The bookstore serves a rural community in the San Bernardino Mountains, and the school district is spread out over a large geographic area with a number of children from low-income families. When the shelter-in-place orders arrived in California, the booksellers knew that the combination of layoffs and rural isolation would hit their community hard. “Suddenly, we had an entire Title 1 school district at home, in a relatively remote area where getting parcel deliveries is difficult and reliable wi-fi and cell reception is not a guarantee,” said Devina Horvath, who cofounded the store with her husband, Eric Vincent.
The booksellers have a request form on the site so local families can order a book for their child—one book per kid in a household. In the first two days of the program, Horvath and Vincent had driven around the community filling more than 20 orders themselves. They’ve now made 50 deliveries and receive many new orders every day. One local mother ordered a book from Erin Hunter’s Warriors series for her daughter and sent a thankful email to the booksellers when the package arrived: “It’ll make a wonderful surprise to cheer her up. She’s so upset about school, this will just be the perfect thing,” she wrote.
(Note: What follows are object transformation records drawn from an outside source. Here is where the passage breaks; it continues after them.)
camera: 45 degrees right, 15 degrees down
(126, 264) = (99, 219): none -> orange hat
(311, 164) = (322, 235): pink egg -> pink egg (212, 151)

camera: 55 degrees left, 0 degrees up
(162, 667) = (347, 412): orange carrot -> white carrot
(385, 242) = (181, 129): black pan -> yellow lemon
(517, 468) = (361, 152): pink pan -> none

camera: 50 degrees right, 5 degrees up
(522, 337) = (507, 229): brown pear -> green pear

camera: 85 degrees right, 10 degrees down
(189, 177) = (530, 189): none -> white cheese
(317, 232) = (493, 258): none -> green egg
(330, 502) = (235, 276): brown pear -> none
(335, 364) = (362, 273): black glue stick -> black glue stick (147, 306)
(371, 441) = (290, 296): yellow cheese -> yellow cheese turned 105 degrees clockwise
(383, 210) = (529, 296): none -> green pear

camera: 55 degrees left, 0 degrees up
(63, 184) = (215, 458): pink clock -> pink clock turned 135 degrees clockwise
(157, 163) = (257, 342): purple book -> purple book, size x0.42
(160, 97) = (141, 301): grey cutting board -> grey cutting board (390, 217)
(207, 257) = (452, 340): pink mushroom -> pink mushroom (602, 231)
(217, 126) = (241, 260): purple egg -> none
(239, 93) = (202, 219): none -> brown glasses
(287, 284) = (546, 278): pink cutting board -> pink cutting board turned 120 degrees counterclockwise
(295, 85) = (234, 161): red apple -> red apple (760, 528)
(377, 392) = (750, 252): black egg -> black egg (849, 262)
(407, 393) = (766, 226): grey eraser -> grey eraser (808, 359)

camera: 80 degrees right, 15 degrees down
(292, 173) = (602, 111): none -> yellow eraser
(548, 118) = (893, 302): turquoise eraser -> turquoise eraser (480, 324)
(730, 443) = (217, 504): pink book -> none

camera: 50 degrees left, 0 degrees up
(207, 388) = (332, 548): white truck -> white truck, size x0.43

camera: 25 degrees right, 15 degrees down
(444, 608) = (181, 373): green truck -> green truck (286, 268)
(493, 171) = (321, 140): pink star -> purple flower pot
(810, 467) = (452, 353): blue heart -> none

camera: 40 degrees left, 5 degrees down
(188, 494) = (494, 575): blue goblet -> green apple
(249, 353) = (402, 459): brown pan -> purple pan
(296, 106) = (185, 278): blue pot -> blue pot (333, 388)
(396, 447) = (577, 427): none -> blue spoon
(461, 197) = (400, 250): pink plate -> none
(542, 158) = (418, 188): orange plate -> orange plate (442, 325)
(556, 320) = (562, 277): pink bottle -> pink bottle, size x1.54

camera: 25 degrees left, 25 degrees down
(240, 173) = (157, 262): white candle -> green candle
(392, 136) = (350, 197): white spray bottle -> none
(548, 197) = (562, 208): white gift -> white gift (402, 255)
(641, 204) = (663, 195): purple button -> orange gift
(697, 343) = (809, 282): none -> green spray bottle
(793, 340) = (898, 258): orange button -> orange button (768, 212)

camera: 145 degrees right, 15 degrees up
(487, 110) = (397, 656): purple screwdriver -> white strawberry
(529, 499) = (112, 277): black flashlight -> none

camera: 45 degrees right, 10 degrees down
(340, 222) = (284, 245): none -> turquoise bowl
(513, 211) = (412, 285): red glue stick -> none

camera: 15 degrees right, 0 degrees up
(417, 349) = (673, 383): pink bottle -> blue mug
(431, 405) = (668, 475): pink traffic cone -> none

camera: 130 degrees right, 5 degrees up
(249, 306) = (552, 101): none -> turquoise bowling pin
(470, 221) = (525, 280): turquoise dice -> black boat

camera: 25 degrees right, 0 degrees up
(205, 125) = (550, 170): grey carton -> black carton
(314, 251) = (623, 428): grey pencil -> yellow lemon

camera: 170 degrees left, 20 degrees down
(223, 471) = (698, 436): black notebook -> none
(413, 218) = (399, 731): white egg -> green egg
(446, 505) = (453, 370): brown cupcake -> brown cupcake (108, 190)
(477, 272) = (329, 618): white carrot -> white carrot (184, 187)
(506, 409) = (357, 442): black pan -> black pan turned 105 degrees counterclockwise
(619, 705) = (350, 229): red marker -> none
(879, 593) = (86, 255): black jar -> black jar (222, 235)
Print and Page Booksellers is collecting donations online to help fund the program. In just two days, they received enough funds to supply books to 100 more kids. “If we get enough support, we plan to expand the program geographically and allow kids to request another book. When things go back to normal, we are going to use any remaining donations to supply books to local school libraries and teachers,” Horvath said.
Horvath and Vincent moved to the region last November, and had opened their Covina location less than three weeks before the shelter-in-place orders. They are still fulfilling and shipping customers’ paid book orders, as well as audiobook offerings through Libro.fm. “This was something we could do for our community in a time where things feel scary and hopeless,” Horvath said. “Books are the best way to travel when you’re stuck at home.”